Including information about his associates
February 1, 2001
On Tuesday, January 30, 2001, Judge Runston Maino of Superior Court in Vista, California, set a hearing for the sale of the residence of Willis Carto in Escondido, said to be the “west coast office” of Washington, DC-based Liberty Lobby. Carto is the CEO and treasurer of Liberty Lobby. The sale is necessary because Carto has since August 1999 failed to live up to the terms of an agreement he signed with Legion for the Survival of Freedom, the parent corporation of Institute for Historical Review, to repay millions of dollars he took from LSF. As one example of its many defaults, in November 2000 Carto’s Liberty Lobby filed suit against LSF/IHR in direct violation of the agreement.
Carto’s estate is located at the end of a secluded dirt driveway marked “No Trespassing.” It is situated on a hill, surrounded by an avocado orchard, overlooking a magnificent valley, and features a swimming pool and a chain-link fence topped with razor wire. At various times over the years, Carto, who with his wife Elisabeth has lived in the mansion since the 1980s, has claimed that the house belonged to “J. W. Young,” the “Herford Corporation” (a Panamanian company named after his wife’s hometown), and his wife’s nephew, Hans Dirk Oldemeier. In The Spotlight Carto refers to it as the “west coast offices” of Liberty Lobby, and donations from Liberty Lobby supporters pay the property taxes and the Panamanian attorneys of “Herford Corporation” and other Carto fronts.

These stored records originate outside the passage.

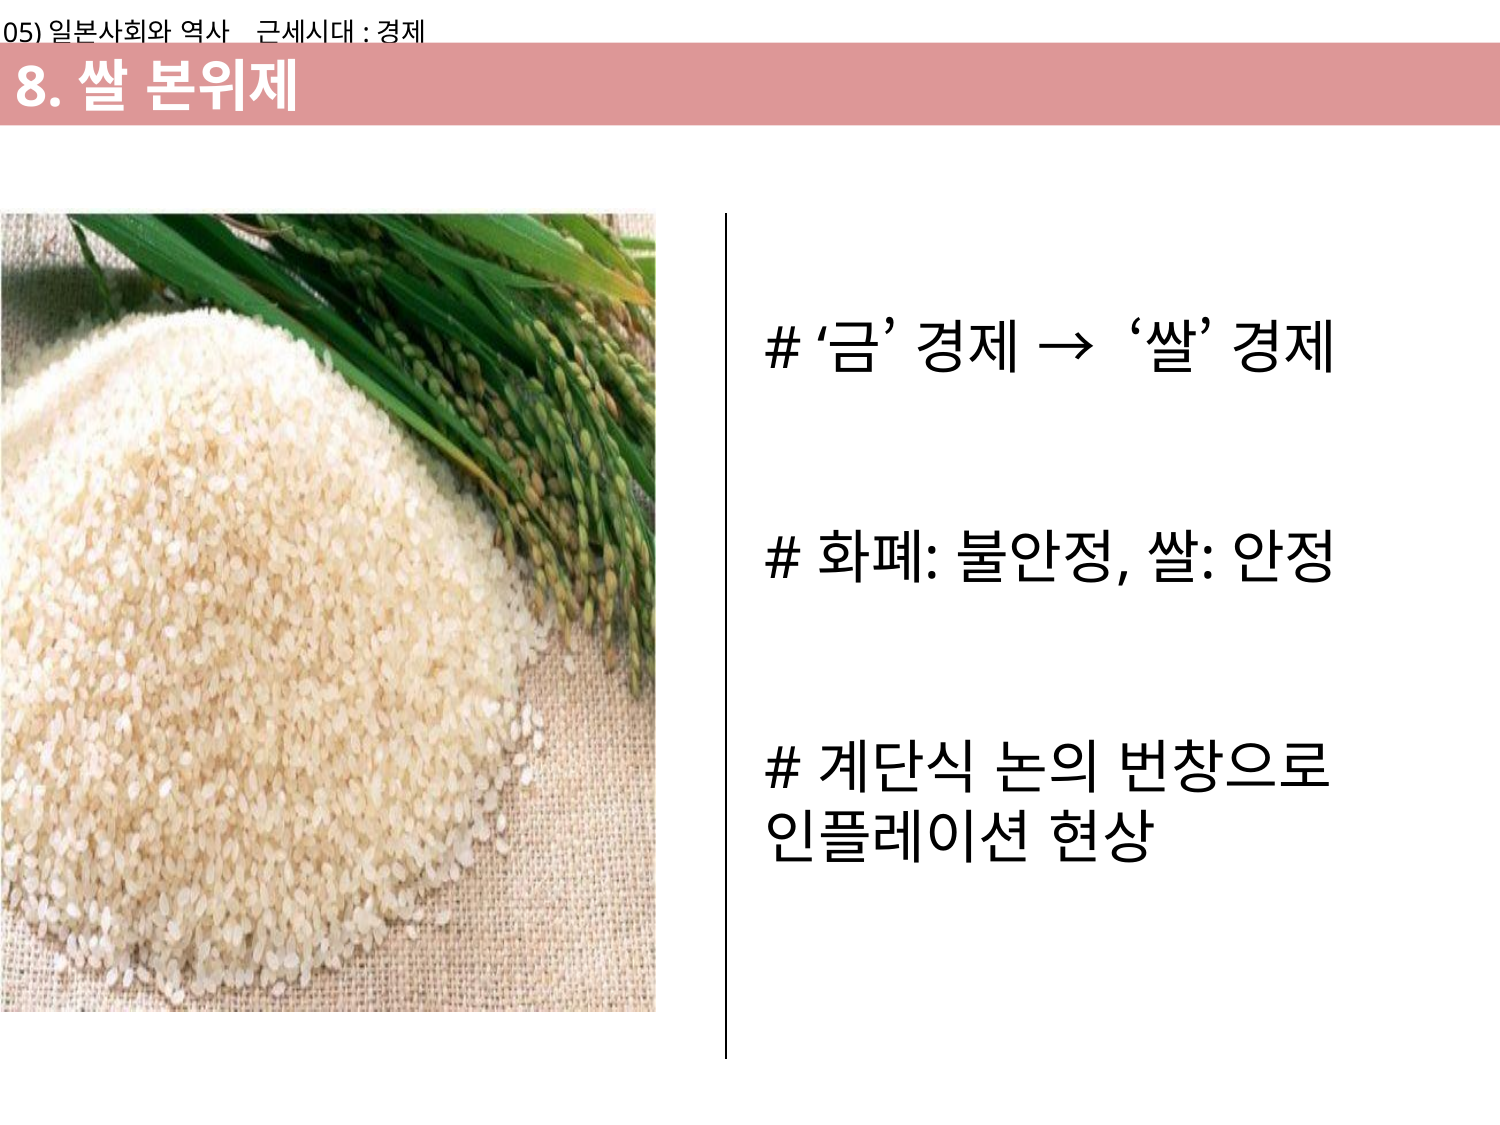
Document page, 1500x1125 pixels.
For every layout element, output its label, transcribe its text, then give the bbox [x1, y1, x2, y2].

text_box # ‘금’ 경제 → ‘쌀’ 경제 # 화폐: 불안정, 쌀: 안정 # 계단식 논의 번창으로 인플레이션 현상 [749, 302, 1500, 878]
text_box 8. 쌀 본위제 [0, 42, 1500, 126]
picture [0, 208, 656, 1012]
text_box 05) 일본사회와 역사 _ 근세시대 : 경제 [0, 7, 868, 42]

During the Tuesday court hearing, Judge Maino reserved the entire morning of February 20 for the judgment debtor examinations of the Cartos. For almost a decade, the Cartos have refused to disclose what they did with the money, although they have told the court that revealing their use of the funds will incriminate them in further criminal behavior. It is believed that authorities in Switzerland are investigating the Cartos and their close friend, Henri Fischer, for money laundering and other crimes abroad.